The distribution of those forces across multiple countries means Iran has a wide target set from which to draw. Each retaliatory strike, even if only causing minor injuries, accumulates into the casualty figure that Reuters exposed: 150 wounded across 10 days of what the Pentagon calls sustained attacks. The strategic implication is that the geography of US basing in the Gulf, an enormous logistical and strategic asset in peacetime, becomes a vulnerability when the primary adversary is Iran, which has spent decades planning and rehearsing exactly this kind of dispersed, attritional campaign against US regional forces.
The revelation that 150 US troops have been wounded, nearly twenty times the figure the Pentagon had previously made public, will intensify domestic scrutiny of the conflict's human cost. Trump and senior officials have consistently pre-empted public concern by warning that casualties are to be expected, framing them as the price of eliminating Iran's nuclear and military threat. But the gap between the Pentagon's disclosed figures and the actual casualty count will invite harder questions from Congress, particularly from legislators in states where the killed and seriously wounded service members were based.
The mine threat represents the most alarming near-term escalation risk. If Iran deploys mines in the Strait of Hormuz at any meaningful scale, the waterway becomes not merely politically closed, as it is now, but physically hazardous in a way that would require a sustained US Navy mine-clearing operation before commercial tanker traffic could safely resume. That scenario, already being assessed by US intelligence, would extend the energy supply disruption by weeks or months and erase whatever market optimism Trump's comments about an imminent end to the war had generated.

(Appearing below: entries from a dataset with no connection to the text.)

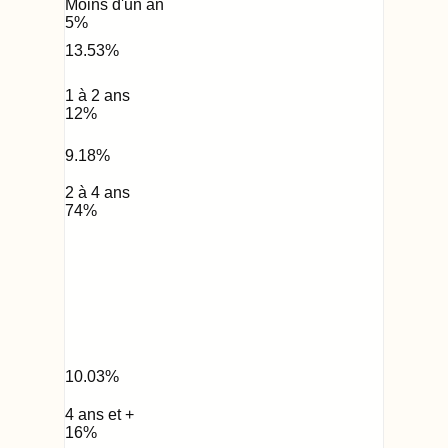
Moins d'un an
5
%
13.53
%
1 à 2 ans
12
%
9.18
%
2 à 4 ans
74
%
10.03
%
4 ans et +
16
%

For now, the war is entering its second week with no ceasefire, no formal diplomatic channel, and a casualty toll on the US side that is higher than the public had been told. Defence Secretary Hegseth's insistence that the enemy must be totally and decisively defeated, against Trump's signals that the conflict is nearly over, leaves the timeline deeply uncertain. The one thing both sides agree on is that this is not finished.